Я говорил о блеске и жадности Одессы, самого бесцеремонного города в России. Я вспомнил Днепр у Екатеринослава, весь в широких косах, необыкновенную киевскую осень и, наконец, Туркестан, могилу Тимура на выжженных взгорьях, страну раскаленных песков, где особая тишина пустыни и широкие заунывные закаты.

Я рассказал о выжженных берегах Каспийского моря. Там, в забытом людьми городке, мы играли дни и ночи в железку, слепли от солнца и пили скверный коньяк, чтобы не заболеть лихорадкой.

Глаза у Наташи заблестели.

— Неужели вы все это видели? Ведь этого хватит на целую жизаь.

Я засмеялся:

— Земной шар не так уж велик.

За чаем пришел Роговин, высокий, в сером костюме, «невинный», по словам Семенова, и талантливый человек, сотрудник одной из больших газет. Он был из духовных, прожил нищее детство, с невероятным трудом попал в газету. Здесь он быстро стал известен своими блестящими рецензиями. Веселый, привязчивый, как ребенок, он был своим человеком в кружке Семенова.

— Встретил я этого идиота, — сказал он, садясь за стол. — Поэта этого К. Челку носит, как провинциальная девица. Говорит, что пишет новый роман.
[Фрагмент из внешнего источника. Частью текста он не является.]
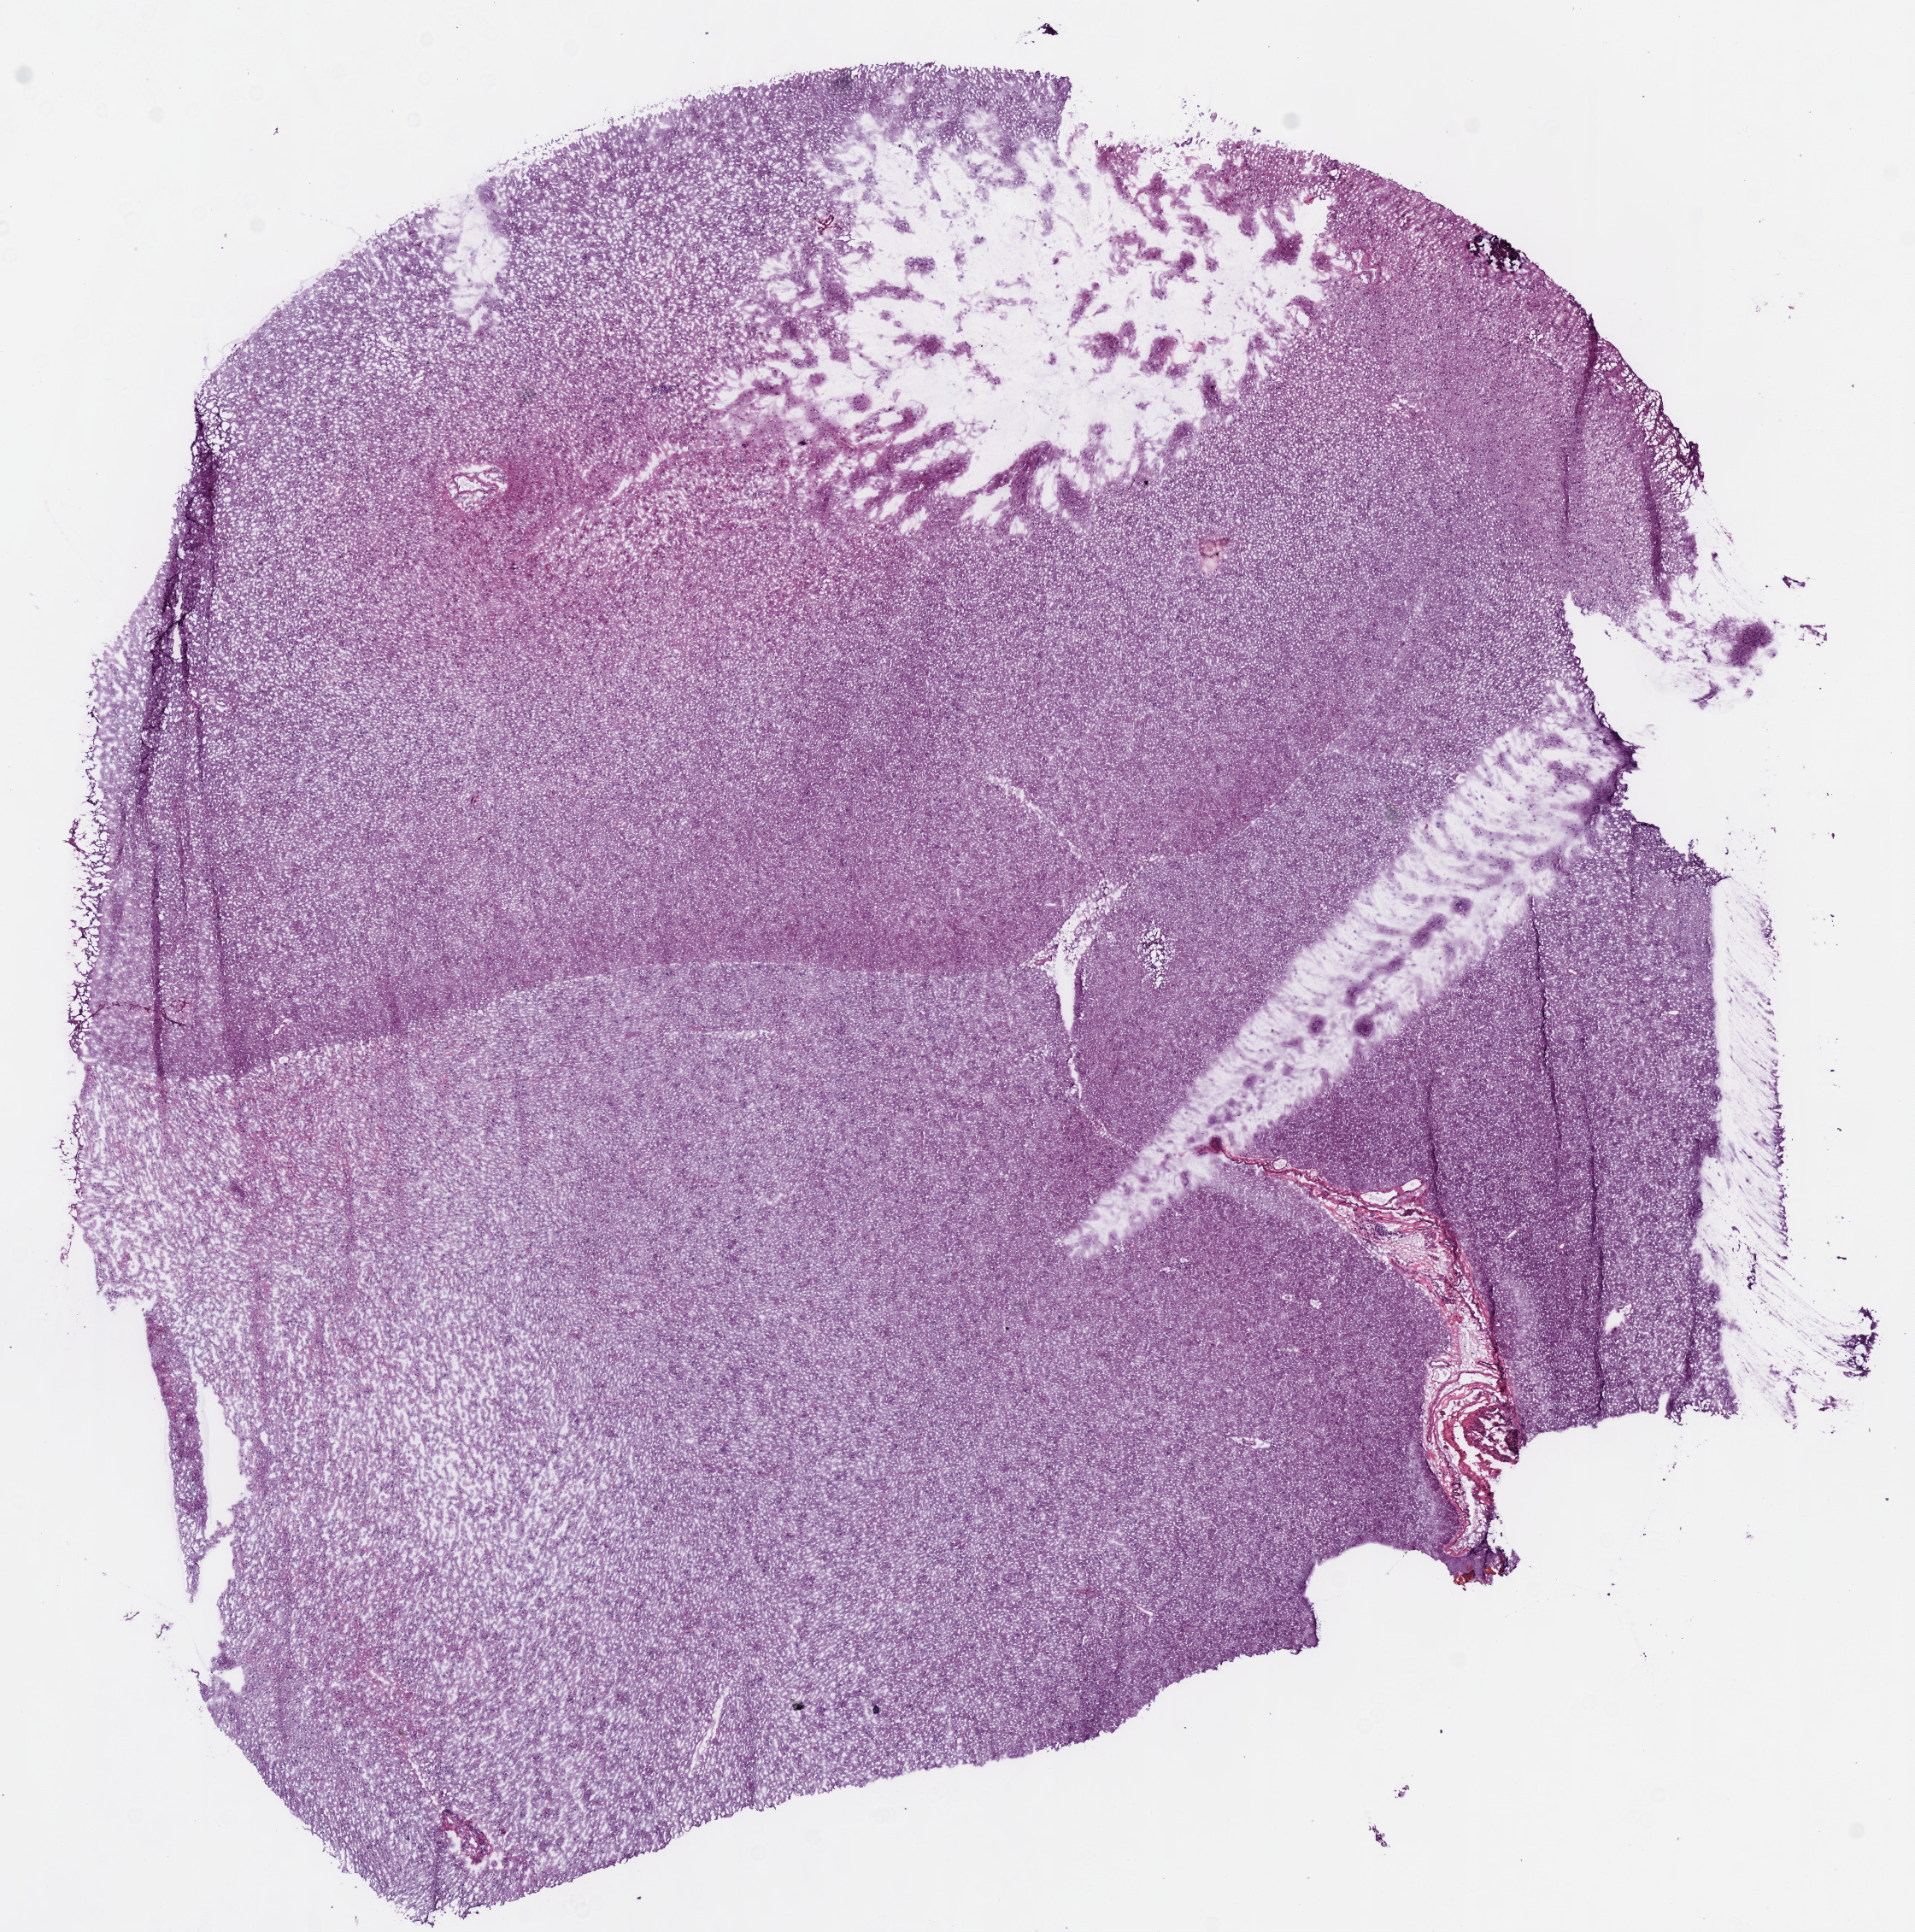
H&E whole-slide image, low-resolution overview of the scanned area, about 8.8 x 8.9 mm (acquisition: 40x scan), frozen section from the bottom of the tissue portion, sample: primary tumour, brain. Female, age 29 years at initial diagnosis.
Pathologic diagnosis: Mixed glioma.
Называться он будет «Губы дружбы». Спрашивает меня, оригинальное ли это название. Я обозлился и сказал, что оно вызывает у меня представление о губошлепах. Он моментально со мной согласился. Графоманы, бездари захватили журналы, тащат за собой сюсюкающих мальчиков, задирают нос, говорят нараспев, как дамы с болонками, ходят развинченные, хлипкие, пишут дешевую ерунду.

— Плюньте вы на этих кретинов, — лениво посоветовал Семенов. — Налейте лучше рому в чай.

— Наташа у вас сегодня что-то очень сурова, — сказал Роговин и дернул за ухо Бобку, белого песика с черным пятном на носу. — Что это с вами?

— Ничего, — ответила Наташа. — Максимов рассказывал тут о своем бродяжничестве.